I did it on purpose, using the Japanese writing of good evening in this letter to appreciate your place of birth. anyhow, Sir, I’m very thankful for being introduced to your books in this lifetime. I’m writing this letter in the midst of finishing my college assignment and finishing your book Kafka On The Shore.

Firstly, I would like to apologize for having to read Kafka On The Shore this late and not finishing it since almost a month ago. it’s not that I couldn’t finish it in one day, I simply read the book very slowly because, Sir, your words drown me in so deep in the book I somehow forget about the life I’m living. throughout my life, I have read several amazing authors and weep for their stories, but honestly, reading your books have made me done insanely over-thinking habit in the middle of the night. one time, I actually have a hard time breathing and started to hyperventilating on my bed at 2 in the morning because of your words. and for that, I apologize, I shouldn’t have let such smart and beautiful words tortured me, but they did.

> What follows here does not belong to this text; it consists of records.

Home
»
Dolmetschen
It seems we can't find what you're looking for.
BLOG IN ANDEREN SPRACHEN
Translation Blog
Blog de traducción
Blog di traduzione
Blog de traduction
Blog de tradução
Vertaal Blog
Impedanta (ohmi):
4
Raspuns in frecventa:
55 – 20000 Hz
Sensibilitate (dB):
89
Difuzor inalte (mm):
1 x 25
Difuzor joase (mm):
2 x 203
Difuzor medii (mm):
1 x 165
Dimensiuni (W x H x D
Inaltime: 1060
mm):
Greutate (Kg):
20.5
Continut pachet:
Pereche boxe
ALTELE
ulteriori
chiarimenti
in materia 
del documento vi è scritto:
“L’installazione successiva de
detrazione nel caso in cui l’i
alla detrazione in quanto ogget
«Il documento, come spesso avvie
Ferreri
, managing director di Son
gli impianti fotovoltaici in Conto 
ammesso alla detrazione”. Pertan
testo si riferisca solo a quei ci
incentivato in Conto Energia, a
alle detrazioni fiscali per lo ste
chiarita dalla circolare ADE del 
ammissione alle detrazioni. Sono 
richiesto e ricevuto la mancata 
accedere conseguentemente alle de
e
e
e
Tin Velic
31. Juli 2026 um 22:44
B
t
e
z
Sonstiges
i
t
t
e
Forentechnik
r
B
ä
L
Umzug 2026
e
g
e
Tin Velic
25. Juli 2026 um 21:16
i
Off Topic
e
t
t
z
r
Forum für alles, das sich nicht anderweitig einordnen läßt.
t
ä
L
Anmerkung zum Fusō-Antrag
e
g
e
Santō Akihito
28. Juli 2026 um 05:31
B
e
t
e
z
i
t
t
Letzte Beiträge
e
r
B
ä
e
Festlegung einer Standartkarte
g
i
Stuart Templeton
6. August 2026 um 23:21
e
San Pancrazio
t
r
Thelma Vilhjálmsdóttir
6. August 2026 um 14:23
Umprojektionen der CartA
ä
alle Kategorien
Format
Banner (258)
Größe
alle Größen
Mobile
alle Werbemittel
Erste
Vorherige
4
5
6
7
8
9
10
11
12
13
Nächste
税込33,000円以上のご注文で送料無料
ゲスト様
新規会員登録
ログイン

Secondly, I would like to thank you. for being alive and able to share the stories and the deep-thought words that are now part of my life. I would like to also thank you for pinpointing the exact things I always wanted to say but never been able to, like these words I quoted from your book Norwegian Wood and Kafka On The Shore,

“I was always hungry for love. just once, I wanted so much to know what it was like to get my fill of it–to be fed so much love I couldn’t take it anymore.”

“I’m a flawed human being -a far more flawed human being than you realize.”

“Works that have a certain imperfection to them have an appeal for that very reason–or at least they appeal to certain types of people.” 

“There are a lot of things that aren’t your fault. or mine, either. not the fault of the prophecies, or curses, or DNA, or absurdity. not the fault of Structuralism or the Third Industrial Revolution. we all die and disappear, but that’s because the mechanism of the world itself is built on destruction and loss. our lives are just shadows of that guiding principles. say the wind blows. it can be strong, violent wind or a gentle breeze. but eventually, every kind of wind dies out and disappears. wind doesn’t have form. it’s just a movement of air. you should listen carefully, and then you will understand the metaphor.”

Thirdly, I would be very happy to pay you a visit in Japan (if I have the money and the time, that is) and try to show the world that like Kafka, I’m the toughest-19-year-old in the world.

 

Thank you and good night, Mr. Murakami!